Personal Identifiable Information—PII—from European Union customers must be stored in the EU. Therefore, when EU customers sign up, their customer data must be stored on servers in EU data centers. This information is stored within the application interface and used to spin up a microservice with a database in the EU.
As described above, smart endpoints can include the functionality to dynamically route requests to services based on load, priority, or other criteria, optimizing resources and increasing system responsiveness and resilience.
Moreover, this characteristic, among others, ensures that the application is scalable, globally available, and executable on a hybrid architecture—on-premises servers and in the cloud- as well as dynamic and highly available.
APIs with smart endpoints improve service discovery in dynamic, distributed computing environments, where service availability frequently changes because of the application’s ability to scale microservices in and out as required.
For example, let’s assume you offer free financial transactions during November for the first 25 signups as part of a Black Friday/Cyber Monday weekend sale. If marketed correctly, you should get over 25 signups this weekend, resulting in Kubernetes needing to scale up the customer signup microservices. And when the weekend is over, it stands to reason that the load or demand will reduce substantially.
These smart endpoints help maintain a directory of services and their endpoints, making it easier for the higher network traffic to be routed to the correct microservices.

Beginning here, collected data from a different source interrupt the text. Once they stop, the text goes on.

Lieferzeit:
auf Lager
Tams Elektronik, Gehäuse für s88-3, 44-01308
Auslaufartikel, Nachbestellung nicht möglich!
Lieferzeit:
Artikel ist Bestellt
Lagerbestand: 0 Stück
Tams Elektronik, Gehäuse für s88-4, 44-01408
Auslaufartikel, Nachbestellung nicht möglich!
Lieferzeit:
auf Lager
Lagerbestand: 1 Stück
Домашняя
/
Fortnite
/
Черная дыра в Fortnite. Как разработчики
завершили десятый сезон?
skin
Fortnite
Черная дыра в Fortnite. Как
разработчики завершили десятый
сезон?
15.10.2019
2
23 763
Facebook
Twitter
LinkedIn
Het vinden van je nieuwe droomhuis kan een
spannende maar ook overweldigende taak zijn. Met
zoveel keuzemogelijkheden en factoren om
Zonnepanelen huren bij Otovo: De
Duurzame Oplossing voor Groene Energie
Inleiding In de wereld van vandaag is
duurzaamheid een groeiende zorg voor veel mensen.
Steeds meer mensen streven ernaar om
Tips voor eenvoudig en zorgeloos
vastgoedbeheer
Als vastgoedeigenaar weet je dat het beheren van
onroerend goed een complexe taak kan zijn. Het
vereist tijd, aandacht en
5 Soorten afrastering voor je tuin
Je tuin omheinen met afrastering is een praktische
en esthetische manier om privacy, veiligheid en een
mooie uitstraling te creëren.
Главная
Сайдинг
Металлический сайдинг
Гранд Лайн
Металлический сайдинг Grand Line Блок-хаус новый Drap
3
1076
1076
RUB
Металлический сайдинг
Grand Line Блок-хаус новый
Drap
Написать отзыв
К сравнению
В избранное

Smart endpoints can often ELT/ETL (Extract, Load, Transform/Extract, Transform, Load) data as part of the data analysis process. For example, instead of just acting as the conduit—or gateway—in the traditional context, these APIs have the logic to process—or pre-process—the data before loading it into a data warehouse, as described above.
Moreover, these smart endpoints can pre-process the data when sending it between microservices in a workflow, as elucidated in the customer signup workflow. This baked-in functionality can enforce data integrity and consistency across microservices, reducing the requirement to duplicate the logic in each service.
Integrating all the microservices belonging to an enterprise application seamlessly across different geo-locations is nothing short of challenging. The traditional solution to this challenge is to generate messages and add them to a queue for the microservices to pick up when they are ready to process the next transaction. However, this application is limited, especially when there are heavy workloads.
APIs with smart endpoints solve this challenge, especially under heavy workloads, by enabling event-driven business processing and a more dynamic and scalable approach, improving the application’s operational efficiencies.
In practice, these endpoints react to events rather than relying on message queues, increasing support for horizontal scaling, processing data in near real-time, decoupling services as they act on events and not direct calls to specific services, and improving fault tolerance. Because of the application’s distributed nature, Kubernetes spins up another microservice to take over the functionality when a single microservice returns an error. Therefore, the application stays up and available irrespective of individual errors.
The transformation of APIs from traditional gateways/conduits—channeling data from source to destination—marks a significant pivot in how distributed, microservice-based applications are developed.
To circle back to the beginning of this article:
By embedding intelligence and capabilities directly into the API layer, developers can create applications that meet the requirements of a GHMA—or an application that is a:
“Hybrid, geographically distributed, highly available, massively scalable application with the ability to return data analytics in near real-time, returning 99.99% uptime metrics, and meet regulatory compliance requirements across all geographic jurisdictions.”